I enjoy books with child narrators - if done well - and Perry does a good job with Ruby who's nine years old when we meet her. But old beyond her years. Her father Mitch wears sarongs and harem pants has a long plait and rails against the oppressive system. I suspect he would have been out of place in 1984 which (in many ways) was a time of excess - billionaire hoteliers, yacht races, big hair and power suits with shoulder pads.

Ruby and Mitch are performers and constantly on the move and I felt somewhat nostalgic as they're in Queensland in the early part of the book and there are references to places I know, including my childhood hometown's 'Agricultural Show'.

Indeed, I was quite happy in 1984* so found the shift to 2000 jarring. I had a lot of questions as the second part opened as Perry references characters and events without initially explaining who they are. We eventually loop back to get updated on intervening years but the transition didn't quite work as well as I would have liked. I missed the 'coming of age' bit I guess. Once we're up to date however, things returned to a more familiar pace. I think perhaps I struggled with the stark difference from 9 year old Ruby to 25 year old Ruby. The leap from innocence to knowing. And possibly Perry is aiming to jolt readers, and remind us how much of who we are is shaped by those around us.

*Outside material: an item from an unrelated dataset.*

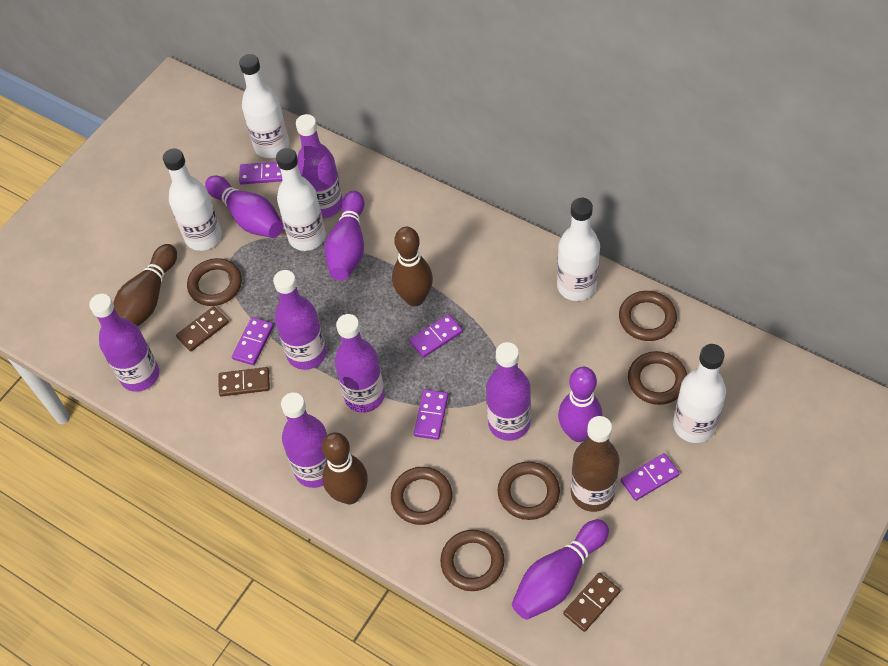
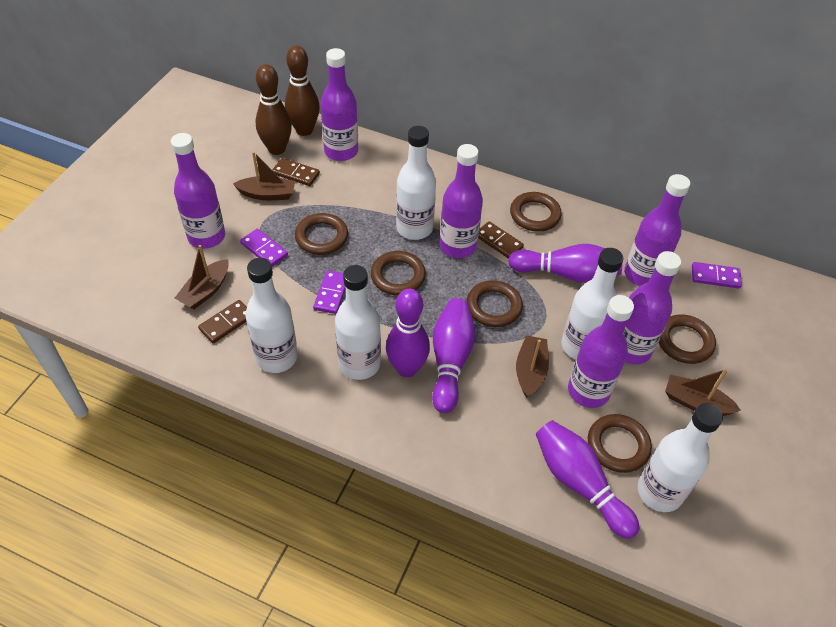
brown boat: none = 0 -> [175,245,229,309] [233,151,295,200] [516,335,549,398] [665,369,741,416] = 4
brown bottle: [571,416,620,512] = 1 -> none = 0
brown bowling pin: [113,244,177,326] [322,432,368,504] [392,227,433,306] = 3 -> [256,64,292,155] [285,45,320,136] = 2
purple domino: [232,317,274,365] [239,162,282,185] [409,314,463,358] [414,389,448,440] [621,453,680,501] = 5 -> [240,229,288,267] [313,270,346,314] [692,262,742,289] = 3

Certainly the dichotomy between the hippy father who rode a unicycle and the Mitch who reappears in Ruby's life is meant to shock and potentially anger Ruby (and we readers) given that he wasn't able to get his life together when she needed him. 

Transition aside, I enjoyed this understated novel and Perry manages to resist the temptation to overplay the family drama and revelation of past secrets that we know is coming.